Nancy E. Kraft, Head of Preservation & Conservation, has retired after serving 18 years at the University of Iowa Libraries. Her career has been fruitful, and she plans to stay involved in preservation efforts on a local state level. Nancy has served as a board member for the US Committee of the Blue Shield since 2013, and a member of the International Organization for Standardization (ISO) since 2015. In 2018, she was awarded the Paul Banks and Carolyn Harris Award for excellence in Library Preservation.
Prior to coming to the University of Iowa, Nancy had several different positions that built up her understanding of how a library functions.
“I had a preservation background that made me a good fit here and helped me come up to speed fairly quickly because I had dealt with a disaster within the State Historical Society, so I had real life experience with that.
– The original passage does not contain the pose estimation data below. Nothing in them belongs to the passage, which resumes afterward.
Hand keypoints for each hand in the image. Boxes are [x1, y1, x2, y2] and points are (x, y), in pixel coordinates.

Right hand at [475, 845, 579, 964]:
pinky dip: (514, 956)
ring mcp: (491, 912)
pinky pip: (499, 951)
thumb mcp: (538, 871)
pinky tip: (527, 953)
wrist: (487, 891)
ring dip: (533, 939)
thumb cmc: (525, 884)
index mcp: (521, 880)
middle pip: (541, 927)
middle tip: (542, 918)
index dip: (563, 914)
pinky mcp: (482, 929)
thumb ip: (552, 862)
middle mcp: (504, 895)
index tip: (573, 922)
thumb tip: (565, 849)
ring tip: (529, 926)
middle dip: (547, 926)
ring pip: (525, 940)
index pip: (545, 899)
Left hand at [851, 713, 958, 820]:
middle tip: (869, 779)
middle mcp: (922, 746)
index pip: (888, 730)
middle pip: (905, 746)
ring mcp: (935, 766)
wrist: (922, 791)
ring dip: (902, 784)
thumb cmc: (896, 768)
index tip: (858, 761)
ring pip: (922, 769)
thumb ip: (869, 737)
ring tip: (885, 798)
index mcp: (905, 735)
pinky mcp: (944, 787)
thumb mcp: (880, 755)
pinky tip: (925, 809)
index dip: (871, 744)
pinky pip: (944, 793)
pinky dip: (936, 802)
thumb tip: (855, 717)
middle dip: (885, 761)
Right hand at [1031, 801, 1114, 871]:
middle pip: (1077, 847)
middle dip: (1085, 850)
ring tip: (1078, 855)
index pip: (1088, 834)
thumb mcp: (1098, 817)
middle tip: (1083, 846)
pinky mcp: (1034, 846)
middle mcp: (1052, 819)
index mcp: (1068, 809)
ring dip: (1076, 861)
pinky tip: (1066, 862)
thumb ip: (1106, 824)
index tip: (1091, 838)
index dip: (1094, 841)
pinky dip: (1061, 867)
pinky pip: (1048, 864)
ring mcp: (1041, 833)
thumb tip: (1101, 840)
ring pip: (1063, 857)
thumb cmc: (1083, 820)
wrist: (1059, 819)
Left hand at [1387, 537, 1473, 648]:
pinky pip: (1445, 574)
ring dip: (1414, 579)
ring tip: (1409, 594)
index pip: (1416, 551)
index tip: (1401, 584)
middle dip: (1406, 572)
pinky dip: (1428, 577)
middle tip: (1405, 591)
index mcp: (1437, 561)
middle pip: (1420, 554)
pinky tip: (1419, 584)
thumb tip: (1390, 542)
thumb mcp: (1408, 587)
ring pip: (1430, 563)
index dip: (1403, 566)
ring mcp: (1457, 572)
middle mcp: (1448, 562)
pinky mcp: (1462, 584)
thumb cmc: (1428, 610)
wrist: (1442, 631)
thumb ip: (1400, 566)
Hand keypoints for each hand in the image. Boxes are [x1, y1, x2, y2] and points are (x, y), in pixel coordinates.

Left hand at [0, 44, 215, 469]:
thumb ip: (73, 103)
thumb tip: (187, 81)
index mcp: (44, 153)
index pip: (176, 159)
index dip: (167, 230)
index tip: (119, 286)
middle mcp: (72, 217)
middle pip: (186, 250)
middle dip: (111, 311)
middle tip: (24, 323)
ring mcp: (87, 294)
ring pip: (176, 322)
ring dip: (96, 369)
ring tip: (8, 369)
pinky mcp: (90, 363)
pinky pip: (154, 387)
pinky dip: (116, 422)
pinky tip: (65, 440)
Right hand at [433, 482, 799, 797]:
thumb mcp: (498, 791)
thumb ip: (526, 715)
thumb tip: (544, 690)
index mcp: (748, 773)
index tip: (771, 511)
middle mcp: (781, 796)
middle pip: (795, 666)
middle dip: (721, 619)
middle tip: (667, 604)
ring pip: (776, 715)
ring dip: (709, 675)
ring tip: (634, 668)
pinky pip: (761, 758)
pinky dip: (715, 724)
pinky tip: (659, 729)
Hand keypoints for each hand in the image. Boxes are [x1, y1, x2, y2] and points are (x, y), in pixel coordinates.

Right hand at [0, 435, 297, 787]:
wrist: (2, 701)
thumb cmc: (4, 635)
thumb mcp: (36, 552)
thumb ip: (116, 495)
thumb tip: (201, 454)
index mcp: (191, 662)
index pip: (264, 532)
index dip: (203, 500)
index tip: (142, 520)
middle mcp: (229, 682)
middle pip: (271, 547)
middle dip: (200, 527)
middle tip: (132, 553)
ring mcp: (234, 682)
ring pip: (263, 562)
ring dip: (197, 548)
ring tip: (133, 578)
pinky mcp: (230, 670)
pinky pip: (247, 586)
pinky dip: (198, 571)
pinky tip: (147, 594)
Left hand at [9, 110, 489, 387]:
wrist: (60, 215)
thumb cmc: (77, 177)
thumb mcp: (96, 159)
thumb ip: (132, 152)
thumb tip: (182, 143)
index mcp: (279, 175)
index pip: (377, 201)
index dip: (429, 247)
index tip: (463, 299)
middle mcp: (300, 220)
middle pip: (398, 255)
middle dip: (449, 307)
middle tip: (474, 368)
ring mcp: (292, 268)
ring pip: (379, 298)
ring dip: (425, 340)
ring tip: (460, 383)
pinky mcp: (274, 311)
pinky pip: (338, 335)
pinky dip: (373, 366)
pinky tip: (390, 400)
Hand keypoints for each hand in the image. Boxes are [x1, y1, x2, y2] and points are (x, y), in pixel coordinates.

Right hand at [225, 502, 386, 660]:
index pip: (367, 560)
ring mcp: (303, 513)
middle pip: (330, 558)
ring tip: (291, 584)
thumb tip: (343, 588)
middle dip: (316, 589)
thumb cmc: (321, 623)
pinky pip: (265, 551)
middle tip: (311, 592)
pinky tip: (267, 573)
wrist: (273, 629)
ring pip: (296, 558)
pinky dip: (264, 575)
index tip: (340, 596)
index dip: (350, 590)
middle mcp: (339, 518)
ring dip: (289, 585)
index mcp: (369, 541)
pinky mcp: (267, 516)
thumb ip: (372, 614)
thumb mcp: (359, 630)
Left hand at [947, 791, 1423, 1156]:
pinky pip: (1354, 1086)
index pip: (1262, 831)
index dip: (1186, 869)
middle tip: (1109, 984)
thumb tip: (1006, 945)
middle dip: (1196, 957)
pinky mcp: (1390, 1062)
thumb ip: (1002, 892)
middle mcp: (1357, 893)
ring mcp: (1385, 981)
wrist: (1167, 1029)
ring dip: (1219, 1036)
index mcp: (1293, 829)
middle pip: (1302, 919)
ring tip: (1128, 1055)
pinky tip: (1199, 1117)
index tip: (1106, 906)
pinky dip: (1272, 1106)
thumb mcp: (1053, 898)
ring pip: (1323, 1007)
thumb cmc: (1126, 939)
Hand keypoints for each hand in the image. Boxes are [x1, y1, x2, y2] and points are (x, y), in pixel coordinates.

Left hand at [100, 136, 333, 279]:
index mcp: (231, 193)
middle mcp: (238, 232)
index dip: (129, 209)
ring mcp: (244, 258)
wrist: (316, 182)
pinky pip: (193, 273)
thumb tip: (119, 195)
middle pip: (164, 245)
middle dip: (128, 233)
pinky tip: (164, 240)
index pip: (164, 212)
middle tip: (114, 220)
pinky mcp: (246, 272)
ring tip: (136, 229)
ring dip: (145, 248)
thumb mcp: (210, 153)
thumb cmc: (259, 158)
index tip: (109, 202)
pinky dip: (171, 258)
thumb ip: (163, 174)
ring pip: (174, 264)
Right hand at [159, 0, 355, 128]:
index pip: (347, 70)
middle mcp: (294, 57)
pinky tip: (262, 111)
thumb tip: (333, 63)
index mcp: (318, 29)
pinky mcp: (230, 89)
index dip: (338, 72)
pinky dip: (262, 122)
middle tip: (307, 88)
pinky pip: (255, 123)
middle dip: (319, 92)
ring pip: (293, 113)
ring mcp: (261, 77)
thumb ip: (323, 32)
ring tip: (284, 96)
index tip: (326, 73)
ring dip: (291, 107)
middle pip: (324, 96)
When I first became a librarian, I thought I wanted to be a rare book cataloger so I was a cataloger for a couple years, which I think is really helpful to understand if you’re in preservation.”
Her experience with disaster emergencies proved to be incredibly helpful during the local 2008 floods. Nancy worked to preserve materials in both Cedar Rapids and Iowa City and described the experience as one she’ll never forget. She recalled the way the community came together in Cedar Rapids.
“We weren’t expecting these 200 volunteers to come and help us move stuff out of the basement. No amount of training prepares you for dealing with that… People for years after were still talking about it.” She remembered the jarring visual after the water rose. “We were one of the first ones led into the area and it looked like a war zone. I don’t know how you even get your brains and emotions around that; it was very intense.”
Nancy commented that she felt her biggest contribution during the process was being on site quickly to advise about what could be salvaged; this led to another contribution.
“[Getting there right away] was major and that was the reason that I recommended to the Iowa Preservation and Conservation Consortium that we establish a formalized trained Iowa response group. I realized that if we get there right away we can really make an impact.”
As part of her work with the ISO, she traveled to Berlin early this year to head the U.S. delegation in developing the international standard for emergency preparedness and response.
“I had been the American Libraries Association representative for the US for the National Information Standards Organization that works into the ISO. And I had been on that for four years. When the call came out for volunteers to work on international standards for a disaster response document, I volunteered and was selected… It was really interesting to get to see how different countries are organized to respond to disasters. It was a really good learning experience.”
While her career has involved many large-scale projects, Nancy noted that what she’ll miss the most about the day-to-day of her job is the people. People are what she’s always been passionate about.
“I feel that I really built up a nice conservation lab and we’ve got a nice digitization workflow going. But none of that could happen without staff. So I really like finding ways that staff can be successful and “own” a piece of the department…I’ve always tried to do that. The people make the day-to-day. That’s what made it hard to retire; I can’t take them with me.”